وَكَيْفَ تَكْفُرُونَ وَأَنْتُمْ تُتْلَىٰ عَلَيْكُمْ آيَاتُ اللَّهِ وَفِيكُمْ رَسُولُهُ ۗ وَمَنْ يَعْتَصِمْ بِاللَّهِ فَقَدْ هُدِيَ إِلَىٰ صِرَاطٍ مُسْتَقِيمٍ

(3:101) Dan bagaimana kamu (sampai) menjadi kafir, padahal ayat-ayat Allah dibacakan kepada kamu, dan Rasul-Nya (Muhammad) pun berada di tengah-tengah kamu? Barang siapa berpegang teguh kepada (agama) Allah, maka sungguh, dia diberi petunjuk ke jalan yang lurus.

Asbabun Nuzul

Ayat ini turun ketika Shas bin Qays, seorang Yahudi yang dengki melihat persatuan kaum Anshar (suku Aws dan Khazraj), menyuruh seorang pemuda membacakan syair-syair provokatif tentang Perang Bu'ath di masa Jahiliyah. Hal ini hampir memicu pertumpahan darah kembali sebelum akhirnya didamaikan oleh Nabi.

Kritik

(3:101-115): Authoritarianisme teologis — 'Dan berpeganglah kamu semuanya kepada tali (agama) Allah' (3:103) adalah perintah kolektivisasi yang mengabaikan keragaman interpretasi dan pluralisme internal. 'Tali Allah' didefinisikan oleh otoritas, bukan oleh konsensus.

Cacat Logika

Kesimpulan yang sudah ditanam di premis (begging the question). Ditanyakan bagaimana mereka bisa kafir padahal ayat dibacakan dan Rasul berada di tengah mereka.
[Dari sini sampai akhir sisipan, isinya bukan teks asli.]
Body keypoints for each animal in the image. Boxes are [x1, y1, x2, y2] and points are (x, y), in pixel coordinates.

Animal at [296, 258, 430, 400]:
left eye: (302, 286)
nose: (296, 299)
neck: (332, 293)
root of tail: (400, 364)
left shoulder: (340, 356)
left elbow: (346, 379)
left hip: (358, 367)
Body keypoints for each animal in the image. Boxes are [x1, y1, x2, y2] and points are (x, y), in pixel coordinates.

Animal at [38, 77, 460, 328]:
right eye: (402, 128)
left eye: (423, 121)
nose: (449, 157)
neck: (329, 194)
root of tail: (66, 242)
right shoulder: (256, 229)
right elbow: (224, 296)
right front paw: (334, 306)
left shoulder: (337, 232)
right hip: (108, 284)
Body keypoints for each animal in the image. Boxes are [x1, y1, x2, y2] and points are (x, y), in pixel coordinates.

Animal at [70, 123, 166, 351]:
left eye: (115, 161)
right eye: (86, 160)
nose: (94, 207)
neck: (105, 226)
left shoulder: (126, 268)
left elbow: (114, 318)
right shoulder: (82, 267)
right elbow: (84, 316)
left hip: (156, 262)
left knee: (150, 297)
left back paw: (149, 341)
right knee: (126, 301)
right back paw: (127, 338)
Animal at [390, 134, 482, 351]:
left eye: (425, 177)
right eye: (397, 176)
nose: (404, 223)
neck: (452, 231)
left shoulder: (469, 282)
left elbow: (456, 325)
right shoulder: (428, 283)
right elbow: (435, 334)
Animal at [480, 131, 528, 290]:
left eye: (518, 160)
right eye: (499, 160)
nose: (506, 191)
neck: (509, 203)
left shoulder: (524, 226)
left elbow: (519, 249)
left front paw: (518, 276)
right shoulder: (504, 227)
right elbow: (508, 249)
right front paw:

Bahwa yang dibacakan itu memang wahyu justru yang sedang dipersoalkan, dan sudah dipakai sebagai alasan.

Moral

(3:101-115): Uniformitas yang mematikan — Menuntut 'berpegang pada tali Allah bersama-sama' (3:103) adalah tuntutan uniformitas yang mematikan keragaman pemikiran. Dalam masyarakat demokratis, perbedaan pendapat adalah kesehatan, bukan 'fitnah'.

Kontradiksi

Ayat 101–102 menyerukan persatuan umat Islam dan tidak bercerai berai. Namun realitas historis sejak kematian Muhammad menunjukkan perpecahan segera: konflik Abu Bakar vs Ali, Perang Jamal, Perang Shiffin, dan lahirnya Sunni-Syiah. Kontradiksi antara seruan persatuan dalam Al-Quran dengan realitas sejarah perpecahan Islam yang dimulai dari generasi pertama setelah Muhammad.